Saturday, October 20, 2012

NaNo Approaches (and an excerpt from my NaNo two years ago)

Hi there.  Starting on November 1st I'm going to be participating in National Novel Writing Month for the fourth year in a row and, if all goes according to plan, winning for the fourth year in a row.  For those not in the know, NaNoWriMo is a writing challenge in which you have to write a 50,000 word novel in one month: November (boils down to 1,667 words per day).  It's a lot of fun, and I definitely recommend doing it.  There's no real prize or anything besides accomplishment, bragging rights, and discounts on writing software, and it's very casual and friendly.  The site is this way.

My novels in the past years are as follows:
-Sky: A dystopian novel that started off as kind of a rip-off of The Giver, but went in a more interesting direction once the main character left his compound and went into the outside world.
-The Devil Next Door: A comedy in which a group of devils cast out of Hell move into a Suburban neighborhood and recruit their neighbor to help them get back home.
-The Lifetree: A fantasy about a mystical forest, the conflicting races inside, and a mysterious darkness trying to overtake it.

This year, well, I know what I'm going to write but I don't want to say anything yet in case I change my mind (I already have once).  In any case, keep reading for an excerpt from The Devil Next Door, because The Lifetree isn't on my computer right now:

Jacob laid down on his bed and closed his eyes. He was surprisingly tired, even though he hadn’t done much today. Just as he began to drift off to sleep, he heard a noise. It sounded like a small creature scrambling rapidly across the floor.

Probably a mouse, Jacob thought. Just as he was about to close his eyes again, he saw a streak of red in front of him and suddenly there was a two-inch high man standing on the bed in front of Jacob’s eyes.

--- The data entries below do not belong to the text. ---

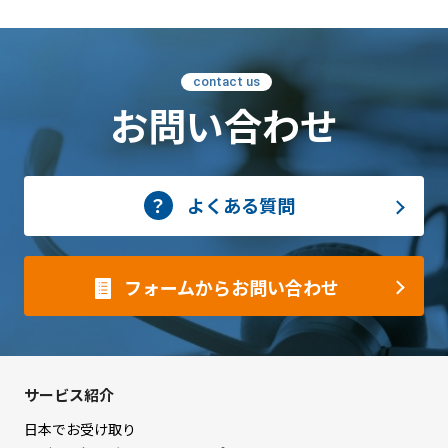
contact us
お問い合わせ
よくある質問
フォームからお問い合わせ
サービス紹介
日本でお受け取り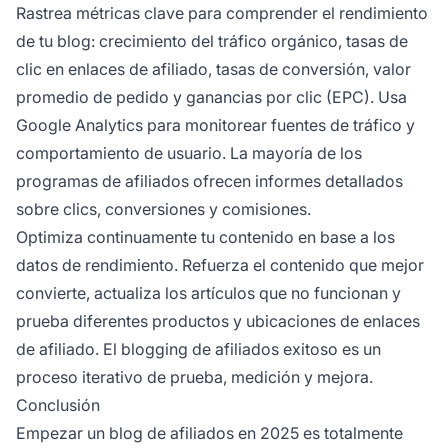
Rastrea métricas clave para comprender el rendimiento
de tu blog: crecimiento del tráfico orgánico, tasas de
clic en enlaces de afiliado, tasas de conversión, valor
promedio de pedido y ganancias por clic (EPC). Usa
Google Analytics para monitorear fuentes de tráfico y
comportamiento de usuario. La mayoría de los
programas de afiliados ofrecen informes detallados
sobre clics, conversiones y comisiones.
Optimiza continuamente tu contenido en base a los
datos de rendimiento. Refuerza el contenido que mejor
convierte, actualiza los artículos que no funcionan y
prueba diferentes productos y ubicaciones de enlaces
de afiliado. El blogging de afiliados exitoso es un
proceso iterativo de prueba, medición y mejora.
Conclusión
Empezar un blog de afiliados en 2025 es totalmente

The man was naked except for a large brown loincloth. He was extremely lanky with a long and pointed chin. His skin was bright red and there were two small red horns poking out of his bald head. His eyes flashed alternatively yellow and red.

The man chuckled and said in a high-pitched voice, “Yes, you just go keeping on sleeping.” The creature slowly crept up to Jacob and, as Jacob braced himself for whatever it was going to do to him, pinched him roughly on the cheek.

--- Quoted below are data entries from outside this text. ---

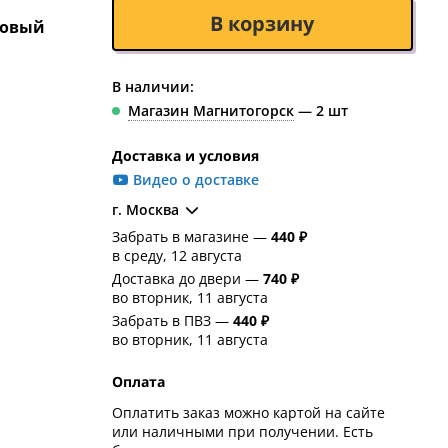
В корзину
новый
В наличии:
Магазин Магнитогорск
— 2 шт
Доставка и условия
Видео о доставке
г. Москва
Забрать в магазине —
440 ₽
в среду, 12 августа
Доставка до двери —
740 ₽
во вторник, 11 августа
Забрать в ПВЗ —
440 ₽
во вторник, 11 августа
Оплата
Оплатить заказ можно картой на сайте
или наличными при получении. Есть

“Ow!” Jacob said as he jumped up. The little man’s eyes widened and he quickly tried to dive off the bed, but Jacob got him by the toes and lifted him up to his face.

“Uh, hello,” the creature said.

“What are you?” Jacob said, “A mutant mouse?”

“Not a what. Thank you very much! I’m a who! You may have heard of me. My name is Abaddon! I am the King Of Tormenting Locusts and Lord Of The Bottomless Pit!” Abaddon squeaked.

“Yeah, I’m scared,” Jacob said. “Look, this is a dream, right?”


“Well, since it’s a dream, what are you doing?”

“Fool!” Abaddon said. “I may destroy the world at my whim and you ask me what I am doing?


“Er, actually,” Abaddon looked down. “I got banished…”

“What’d you get banished from?”

“Where do you think? Hell!” Abaddon coughed. “Woo, that really wares out the old throat.”

Jacob shifted but kept a tight grip on the demon. “Why did you get banished?”

“Ah, well,” Abaddon said, “Satan and I had a bit of a disagreement. I got banished out here with that fool Beelzebub and a few others.”


“I never should have gone along with that stupid little plan,” Abaddon grumbled. “It obviously wasn’t going to work, I don’t know why I did it. It was just stupid! I mean seriously, who would ever believe that it would work, right? Right?!”

“Right,” Jacob said.

“And, I mean, maybe I was hoping it would work, but it obviously wouldn’t and it didn’t! And now I’m stuck in this wasteland with some idiot demon and no powers! What could possible be worse?”

Jacob looked out the window as rain began to fall. “What did you do? He said.”

It is beyond your comprehension, mortal!” Abaddon said. “Now will you please let me go?”

“Alright. No pinching me in my sleep though, okay?”

“Fine. Beelz seems to like you anyway.”

“Wait, what?” Jacob said, but Abaddon was gone.